Cinsel terapinin tıkandığı, ilerlemediği durumlarda terapist tekrar bireysel görüşmeler talep edebilir, terapi planını değiştirebilir, başarıyla tamamlanmış bir önceki aşamaya geri dönebilir.
Terapiyi asıl başarılı kılan evde yapılması istenen aşk oyunlarıdır. Aşk oyunları belirli bir terapi planı dahilinde seansların içinde belirlenir. Bu oyunlar seanslarda ayrıntılarıyla açıklanıp yapılandırılarak bir sonraki seansa ev ödevi olarak verilir. Tamamlanan her aşk oyunu bir sonraki adıma geçişi kolaylaştırır. Süreç basit dokunuşlardan, tamamlanmış doyumlu bir ilişkiye doğru adım adım , ilerleyerek götürülür. Cinsel terapi yalnızca aşk oyunlarıyla sınırlı değildir.
Cinselliğin dışında da ilişki kalitesinin iyileştirilmesi hedeflenir. Yeniden sevgili olma, birlikte kaliteli zaman geçirme, duyguların açık ifade edilmesi, sorumlulukları paylaşma gibi konularda çifte destek olunur.
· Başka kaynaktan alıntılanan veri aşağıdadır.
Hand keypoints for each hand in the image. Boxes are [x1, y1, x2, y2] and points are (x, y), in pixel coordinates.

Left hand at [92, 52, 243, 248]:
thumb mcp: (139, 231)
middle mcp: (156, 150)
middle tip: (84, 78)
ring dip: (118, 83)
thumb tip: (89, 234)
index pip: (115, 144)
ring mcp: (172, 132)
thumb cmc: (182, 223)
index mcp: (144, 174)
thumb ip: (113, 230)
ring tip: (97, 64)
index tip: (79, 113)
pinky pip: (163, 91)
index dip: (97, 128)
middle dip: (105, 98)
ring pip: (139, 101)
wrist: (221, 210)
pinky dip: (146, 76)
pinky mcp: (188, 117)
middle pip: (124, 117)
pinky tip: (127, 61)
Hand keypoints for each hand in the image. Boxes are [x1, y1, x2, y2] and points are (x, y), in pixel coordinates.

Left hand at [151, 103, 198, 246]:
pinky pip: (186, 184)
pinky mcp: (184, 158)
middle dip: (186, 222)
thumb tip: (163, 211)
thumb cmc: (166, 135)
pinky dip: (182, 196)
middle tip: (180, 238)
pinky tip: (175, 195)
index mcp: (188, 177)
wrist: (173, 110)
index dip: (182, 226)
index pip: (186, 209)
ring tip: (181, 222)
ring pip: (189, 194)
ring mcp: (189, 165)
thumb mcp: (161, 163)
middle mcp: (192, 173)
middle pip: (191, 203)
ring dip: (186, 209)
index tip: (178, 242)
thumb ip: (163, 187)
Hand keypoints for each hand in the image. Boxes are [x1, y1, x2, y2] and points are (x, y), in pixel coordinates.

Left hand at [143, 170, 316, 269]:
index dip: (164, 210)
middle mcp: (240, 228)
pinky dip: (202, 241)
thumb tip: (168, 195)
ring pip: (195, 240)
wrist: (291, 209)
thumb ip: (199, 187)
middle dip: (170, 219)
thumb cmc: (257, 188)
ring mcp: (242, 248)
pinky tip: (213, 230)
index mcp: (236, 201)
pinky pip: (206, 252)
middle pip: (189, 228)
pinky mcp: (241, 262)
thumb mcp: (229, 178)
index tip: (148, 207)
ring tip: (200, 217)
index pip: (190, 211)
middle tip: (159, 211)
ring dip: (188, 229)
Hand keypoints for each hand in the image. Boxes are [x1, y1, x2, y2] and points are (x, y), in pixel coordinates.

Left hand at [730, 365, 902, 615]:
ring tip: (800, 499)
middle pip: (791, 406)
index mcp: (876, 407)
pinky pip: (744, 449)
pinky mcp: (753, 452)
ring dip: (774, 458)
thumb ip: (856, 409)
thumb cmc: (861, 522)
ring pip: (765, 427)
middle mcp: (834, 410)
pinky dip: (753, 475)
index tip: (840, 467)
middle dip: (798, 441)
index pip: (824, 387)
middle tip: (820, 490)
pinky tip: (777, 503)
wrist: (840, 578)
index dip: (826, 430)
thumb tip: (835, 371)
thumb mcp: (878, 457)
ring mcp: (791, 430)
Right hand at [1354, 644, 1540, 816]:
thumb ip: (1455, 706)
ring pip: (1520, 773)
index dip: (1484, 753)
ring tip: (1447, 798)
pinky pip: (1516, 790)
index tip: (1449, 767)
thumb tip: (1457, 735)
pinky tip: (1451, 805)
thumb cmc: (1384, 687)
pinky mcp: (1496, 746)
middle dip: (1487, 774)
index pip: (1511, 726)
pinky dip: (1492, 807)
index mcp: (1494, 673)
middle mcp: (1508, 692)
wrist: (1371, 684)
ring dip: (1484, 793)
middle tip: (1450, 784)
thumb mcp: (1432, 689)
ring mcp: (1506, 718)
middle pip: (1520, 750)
Danışanlardan evde yatılı misafir kabul etmemeleri, çocukların uyku saatini öne çekmeleri gibi yakın olmalarını engelleyen durumları çözmeleri, cinsel sorunlarına odaklanmaları beklenir
İstek ve arzuların korkusuzca dile getirildiği bir cinsel iletişim dilinin geliştirilmesi cinsel terapide kazanılması gereken bir beceridir. İsteme ve reddetme hakkının bilinmesi, her şeyin konuşulabilir olması açık iletişimin temelidir. Cinsel terapi, kısa süreli, başarı şansı yüksek, geri dönüşlerin az olduğu bir terapi türüdür. Birbirlerine karşı sevgi ve saygısını korumuş, terapi motivasyonları yüksek danışanların büyük bir çoğunluğu terapiden beklediği sonucu alır.
Terapi sonlandığında, danışanlar çoğu zaman bu kadar süre bekledikleri, umutsuzluk yaşadıkları ve birbirlerini üzdükleri için pişmanlık duyduklarını ifade ederek, terapinin hayatlarında bir dönüm noktası olduğunu söylerler.